Irrational or not, many commentators still discuss the need to deter terrorism, at home and abroad. Uri Fisher explores the practical obstacles to applying deterrence in counterterrorism policy in his article, “Deterrence, Terrorism, and American Values.” He examines the motivations of terrorists and those governments that offer them support and concludes that our standard arsenal of sanctions and diplomatic negotiations are ineffective in dealing with the threat. Fisher argues that while deterrence may, in theory, be a viable approach to defending against terrorism, the U.S. is unlikely to adopt the tactics most likely to deter terrorist organizations: namely, a demonstrated willingness to use nuclear weapons against countries that aid terrorist organizations and the use of targeted killings against individual actors. Such tactics, and the policies that support them, says Fisher, are in direct opposition to American values and morals.
Given that we will not necessarily succeed in deterring terrorist attacks, how do we respond in the event of such attacks or to natural disasters? W. David Stephenson and Eric Bonabeau suggest that the current hierarchical, government-directed approach is fundamentally mismatched to the challenge of response. In “Expecting the Unexpected: The Need for a Networked Terrorism and Disaster Response Strategy,” they argue that terrorist attacks or natural disasters are likely to be so unpredictable that they will frequently require improvised responses. The most effective of these responses are those that exhibit “swarm intelligence” – the ability of a community, even an ad hoc one, to demonstrate a higher level of collective behavior than could be predicted from the capabilities of individual members. As examples of swarm intelligence, Stephenson and Bonabeau point to the actions of passengers aboard United Flight 93 and the hundreds of individuals who created, contributed to, and continue to maintain the tsunamihelp and katrinahelp blogs. What is needed in disaster response, Stephenson and Bonabeau contend, is a flexible and highly adaptive networked structure, utilizing readily available technology to foster swarm intelligence.
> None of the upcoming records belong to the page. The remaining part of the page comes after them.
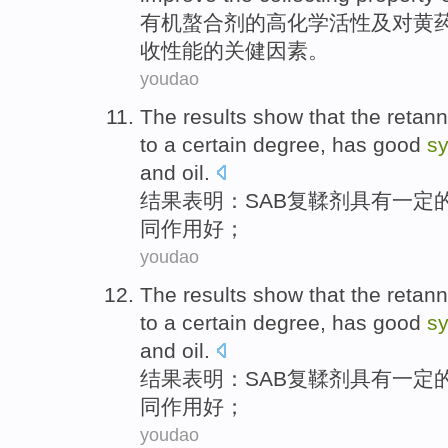
有机
螯
合剂
的
高化学
活性
及
对
黄
收性能的
关健
因素
。
youdao
The results
show that
the retann
to
a certain
degree, has
good
sy
and
oil
.
结果
表明
：
SAB
复
鞣
剂
具有
一定
同
作用
好
；
youdao
The results
show that
the retann
to
a certain
degree, has
good
sy
and
oil
.
结果
表明
：
SAB
复
鞣
剂
具有
一定
同
作用
好
；
youdao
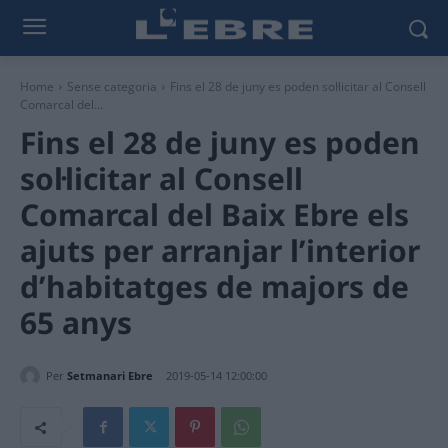
Home
Sense categoria
Fins el 28 de juny es poden sol·licitar al Consell
Comarcal del...
Fins el 28 de juny es poden
sol·licitar al Consell
Comarcal del Baix Ebre els
ajuts per arranjar l’interior
d’habitatges de majors de
65 anys
Per
Setmanari Ebre
2019-05-14 12:00:00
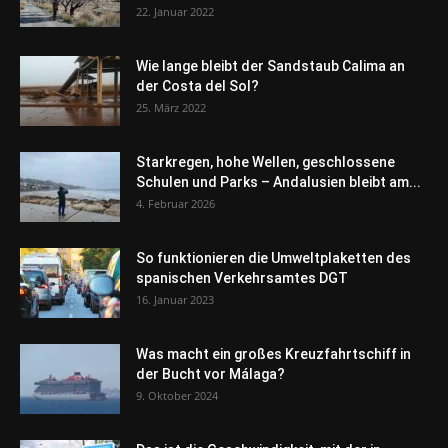
22. Januar 2022
Wie lange bleibt der Sandstaub Calima an
der Costa del Sol?
25. März 2022
Starkregen, hohe Wellen, geschlossene
Schulen und Parks – Andalusien bleibt am...
4. Februar 2026
So funktionieren die Umweltplaketten des
spanischen Verkehrsamtes DGT
16. Januar 2023
Was macht ein großes Kreuzfahrtschiff in
der Bucht vor Málaga?
9. Oktober 2024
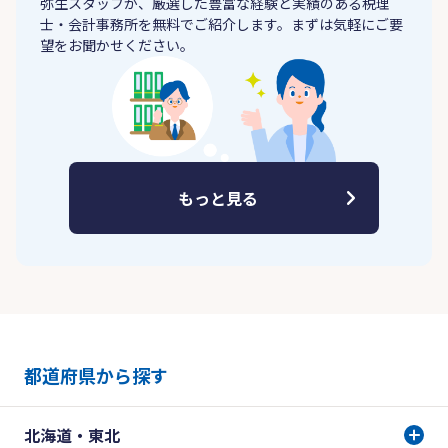
弥生スタッフが、厳選した豊富な経験と実績のある税理
士・会計事務所を無料でご紹介します。まずは気軽にご要
望をお聞かせください。
もっと見る
都道府県から探す
北海道・東北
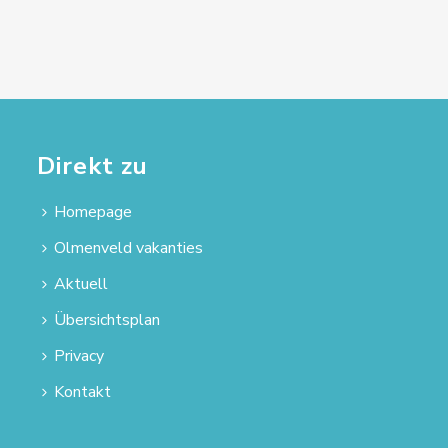
Direkt zu
Homepage
Olmenveld vakanties
Aktuell
Übersichtsplan
Privacy
Kontakt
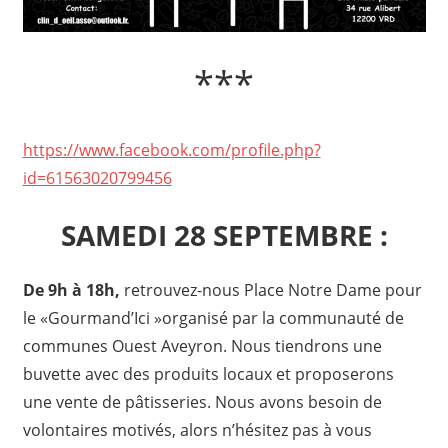
***
https://www.facebook.com/profile.php?
id=61563020799456
SAMEDI 28 SEPTEMBRE :
De 9h à 18h,
retrouvez-nous Place Notre Dame pour
le «Gourmand’Ici »organisé par la communauté de
communes Ouest Aveyron. Nous tiendrons une
buvette avec des produits locaux et proposerons
une vente de pâtisseries. Nous avons besoin de
volontaires motivés, alors n’hésitez pas à vous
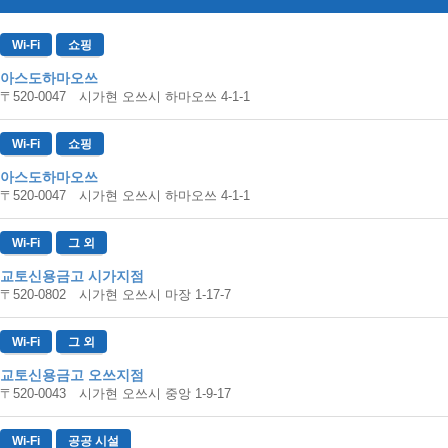
Wi-Fi
쇼핑
아스도하마오쓰
〒520-0047 시가현 오쓰시 하마오쓰 4-1-1
Wi-Fi
쇼핑
아스도하마오쓰
〒520-0047 시가현 오쓰시 하마오쓰 4-1-1
Wi-Fi
그 외
교토신용금고 시가지점
〒520-0802 시가현 오쓰시 마장 1-17-7
Wi-Fi
그 외
교토신용금고 오쓰지점
〒520-0043 시가현 오쓰시 중앙 1-9-17
Wi-Fi
공공 시설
With “Interoperability: Stop Blaming the Radio,” Ronald Timmons looks at another, related aspect of disaster response: communication between first responders. While acknowledging the need for improved radio hardware, he points out that the grant funding provided to patch radio systems together ignores the human factors that impact emergency responders. Through a detailed review of after-action reports from 9/11, Katrina, and other disasters, Timmons identifies factors beyond radio infrastructure that hamper interoperable communication. These factors include behavioral reactions by people in stressful situations, interagency relationships, and inadequate procedures and training. Timmons argues we have, perhaps, become overly reliant on technological solutions and should instead focus on providing proper training in the use of communication equipment while establishing new policies for emergency scene responders.